The id, the libido and the pleasure principle

The libido is contained in the Ello, one of the three structures of the mind described by this author. While the id represents the most basic and primitive part of our being, the ego and the superego arise throughout development to satisfy the demands of the organism and the environment and to provide us with a moral conscience, respectively.

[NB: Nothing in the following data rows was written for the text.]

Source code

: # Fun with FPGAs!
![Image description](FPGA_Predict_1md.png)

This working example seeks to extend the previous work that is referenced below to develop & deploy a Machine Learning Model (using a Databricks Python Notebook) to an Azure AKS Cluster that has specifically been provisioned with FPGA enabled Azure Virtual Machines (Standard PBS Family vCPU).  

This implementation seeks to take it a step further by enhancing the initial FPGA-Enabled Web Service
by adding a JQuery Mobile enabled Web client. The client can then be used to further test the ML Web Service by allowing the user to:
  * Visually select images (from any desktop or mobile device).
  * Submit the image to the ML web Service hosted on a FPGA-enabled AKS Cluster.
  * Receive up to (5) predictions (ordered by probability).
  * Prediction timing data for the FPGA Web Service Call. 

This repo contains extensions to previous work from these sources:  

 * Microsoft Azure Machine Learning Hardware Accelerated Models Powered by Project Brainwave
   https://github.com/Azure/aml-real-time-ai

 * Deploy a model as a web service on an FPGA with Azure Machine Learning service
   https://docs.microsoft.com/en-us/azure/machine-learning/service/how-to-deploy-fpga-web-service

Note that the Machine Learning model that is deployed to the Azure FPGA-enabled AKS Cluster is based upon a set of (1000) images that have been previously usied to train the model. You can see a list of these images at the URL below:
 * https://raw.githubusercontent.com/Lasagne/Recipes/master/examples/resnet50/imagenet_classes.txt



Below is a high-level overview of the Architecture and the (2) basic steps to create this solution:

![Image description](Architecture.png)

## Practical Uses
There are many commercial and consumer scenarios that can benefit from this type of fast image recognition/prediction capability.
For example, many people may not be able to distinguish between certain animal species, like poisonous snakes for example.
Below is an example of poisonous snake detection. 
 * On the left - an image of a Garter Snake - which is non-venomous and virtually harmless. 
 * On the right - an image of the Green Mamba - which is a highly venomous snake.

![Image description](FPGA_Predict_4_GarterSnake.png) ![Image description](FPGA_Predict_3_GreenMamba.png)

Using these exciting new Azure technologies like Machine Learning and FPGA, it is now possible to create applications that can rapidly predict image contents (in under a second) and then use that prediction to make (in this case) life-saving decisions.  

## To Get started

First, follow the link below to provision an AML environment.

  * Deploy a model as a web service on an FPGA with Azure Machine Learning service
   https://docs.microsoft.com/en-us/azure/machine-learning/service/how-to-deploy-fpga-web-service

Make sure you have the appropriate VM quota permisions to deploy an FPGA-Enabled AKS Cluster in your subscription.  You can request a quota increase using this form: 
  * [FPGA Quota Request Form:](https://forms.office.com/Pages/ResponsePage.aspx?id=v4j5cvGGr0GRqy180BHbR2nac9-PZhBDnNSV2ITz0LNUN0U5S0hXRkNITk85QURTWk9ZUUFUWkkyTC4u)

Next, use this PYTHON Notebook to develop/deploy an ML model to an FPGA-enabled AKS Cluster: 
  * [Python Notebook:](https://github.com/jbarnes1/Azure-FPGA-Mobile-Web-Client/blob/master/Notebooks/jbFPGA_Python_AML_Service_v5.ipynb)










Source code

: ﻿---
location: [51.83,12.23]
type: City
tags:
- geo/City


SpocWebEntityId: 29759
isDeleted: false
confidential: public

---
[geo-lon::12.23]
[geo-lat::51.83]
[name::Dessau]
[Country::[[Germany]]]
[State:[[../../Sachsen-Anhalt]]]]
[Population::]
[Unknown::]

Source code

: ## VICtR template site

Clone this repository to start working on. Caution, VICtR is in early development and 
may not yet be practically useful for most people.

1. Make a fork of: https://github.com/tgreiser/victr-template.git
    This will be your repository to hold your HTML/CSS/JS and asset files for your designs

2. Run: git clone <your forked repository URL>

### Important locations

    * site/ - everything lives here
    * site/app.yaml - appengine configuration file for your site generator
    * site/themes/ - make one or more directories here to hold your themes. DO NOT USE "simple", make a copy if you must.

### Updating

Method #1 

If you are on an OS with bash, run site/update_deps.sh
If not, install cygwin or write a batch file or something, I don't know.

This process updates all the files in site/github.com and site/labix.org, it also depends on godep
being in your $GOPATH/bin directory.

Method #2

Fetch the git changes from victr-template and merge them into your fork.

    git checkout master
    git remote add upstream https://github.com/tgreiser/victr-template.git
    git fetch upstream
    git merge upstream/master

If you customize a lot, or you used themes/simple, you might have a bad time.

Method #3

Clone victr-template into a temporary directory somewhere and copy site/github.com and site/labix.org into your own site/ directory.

The id is governed by the pleasure principle; This means that it directs the behavior towards obtaining immediate pleasure. Furthermore, this part of the psyche depends on unconscious processes, so we often do not know what impulses motivate our behavior.

For its part, the Self deals with obtaining gratification taking into account the reality principle. This means that the I contains the libidinal energy of the It so that their instincts can be satisfied in an adequate way in relation to the rules and demands of the environment, which includes aspects such as long-term reasoning and social judgment.

The superego serves as a model of behavior for the Self. In this structure, norms and internalized social values ​​reside through interaction with other members of the same social group, particularly parents and other authority figures. Thus, the libido of the It pushes the I to obtain pleasure while the Superyó prioritizes the morality.

The stages of psychosexual development

According to Freud's theory, the libido is expressed in different ways depending on the stage of development in which the individual is at a given time. Thus, this author described a series of evolutionary phases that would be common to all human beings; each of them is related to a specific erogenous zone in which the libido would be focused.

Freud described 5 stages of psychosexual development: the oral phase, in which pleasure is obtained through the mouth; the anal phase; the phallic phase, characterized by the Oedipus complex; the period of latency, in which the libido is redirected to non-sexual activities through sublimation; and the genital phase, which corresponds to the arrival of puberty and sexual maturity.

Sometimes the libidinal energy stagnates in a stage of the previous development to the current one; Freud referred to this as "fixation." This phenomenon, origin of the malaise and of psychopathology, could derive as much from the frustration of the libidinal needs in the stage in question as from its excessive satisfaction, which can be equally problematic.

  • To learn more: "The 5 stages of the psychosexual development of Sigmund Freud"

Freud's psychosexual development | Individuals and Society | MCAT | Khan Academy (March 2023).